**Collection entries**.
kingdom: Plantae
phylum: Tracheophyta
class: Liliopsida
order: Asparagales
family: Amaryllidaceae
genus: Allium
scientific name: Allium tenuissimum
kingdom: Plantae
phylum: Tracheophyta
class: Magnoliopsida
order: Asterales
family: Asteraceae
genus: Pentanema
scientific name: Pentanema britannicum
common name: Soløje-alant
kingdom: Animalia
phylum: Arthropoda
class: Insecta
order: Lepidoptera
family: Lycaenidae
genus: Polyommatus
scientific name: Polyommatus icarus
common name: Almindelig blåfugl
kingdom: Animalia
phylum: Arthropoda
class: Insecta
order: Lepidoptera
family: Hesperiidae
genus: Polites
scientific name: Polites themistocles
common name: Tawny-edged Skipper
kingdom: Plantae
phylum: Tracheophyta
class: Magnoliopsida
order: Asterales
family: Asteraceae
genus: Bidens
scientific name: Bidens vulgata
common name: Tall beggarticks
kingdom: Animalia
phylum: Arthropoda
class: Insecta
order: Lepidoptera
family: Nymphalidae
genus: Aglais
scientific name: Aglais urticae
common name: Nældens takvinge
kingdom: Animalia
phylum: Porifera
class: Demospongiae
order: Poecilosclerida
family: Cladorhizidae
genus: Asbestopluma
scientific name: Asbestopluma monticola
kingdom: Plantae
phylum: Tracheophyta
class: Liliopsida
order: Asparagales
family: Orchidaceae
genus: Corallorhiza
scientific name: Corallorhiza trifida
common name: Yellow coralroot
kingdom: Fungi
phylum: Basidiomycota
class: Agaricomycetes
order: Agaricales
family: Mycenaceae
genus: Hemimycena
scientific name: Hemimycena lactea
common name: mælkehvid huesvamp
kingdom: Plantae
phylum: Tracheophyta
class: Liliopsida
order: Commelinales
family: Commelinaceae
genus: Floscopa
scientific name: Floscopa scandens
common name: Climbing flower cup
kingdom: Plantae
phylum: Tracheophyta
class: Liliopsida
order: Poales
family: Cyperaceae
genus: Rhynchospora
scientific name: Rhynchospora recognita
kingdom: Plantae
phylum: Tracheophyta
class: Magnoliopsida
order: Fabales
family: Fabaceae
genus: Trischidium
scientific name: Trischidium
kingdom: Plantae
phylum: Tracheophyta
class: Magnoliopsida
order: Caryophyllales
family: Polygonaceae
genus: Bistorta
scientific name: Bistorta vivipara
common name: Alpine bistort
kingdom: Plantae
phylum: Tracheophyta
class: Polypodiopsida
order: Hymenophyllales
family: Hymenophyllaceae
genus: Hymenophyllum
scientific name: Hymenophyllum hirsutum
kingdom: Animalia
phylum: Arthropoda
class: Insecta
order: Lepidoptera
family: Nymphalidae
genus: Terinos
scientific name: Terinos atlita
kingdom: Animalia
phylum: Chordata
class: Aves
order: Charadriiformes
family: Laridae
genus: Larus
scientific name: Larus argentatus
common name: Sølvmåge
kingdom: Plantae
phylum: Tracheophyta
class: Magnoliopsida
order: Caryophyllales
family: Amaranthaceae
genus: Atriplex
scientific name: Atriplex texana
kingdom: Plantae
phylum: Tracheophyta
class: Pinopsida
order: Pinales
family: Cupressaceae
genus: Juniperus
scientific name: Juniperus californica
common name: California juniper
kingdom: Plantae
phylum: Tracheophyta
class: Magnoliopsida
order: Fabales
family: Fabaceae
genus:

**Task to carry out**.
Turn the stretch of items from the line containing "common name: Soløje-alant" through the line containing "scientific name: Polites themistocles" into a two-column CSV with the headers field and value, one row per line. Put each line's wording and its answer in their own quoted fields, replacing any line breaks with spaces.

**Answer to this task**.
field,value
"common name:","Soløje-alant"
"kingdom:","Animalia"
"phylum:","Arthropoda"
"class:","Insecta"
"order:","Lepidoptera"
"family:","Lycaenidae"
"genus:","Polyommatus"
"scientific name:","Polyommatus icarus"
"common name:","Almindelig blåfugl"
"kingdom:","Animalia"
"phylum:","Arthropoda"
"class:","Insecta"
"order:","Lepidoptera"
"family:","Hesperiidae"
"genus:","Polites"
"scientific name:","Polites themistocles"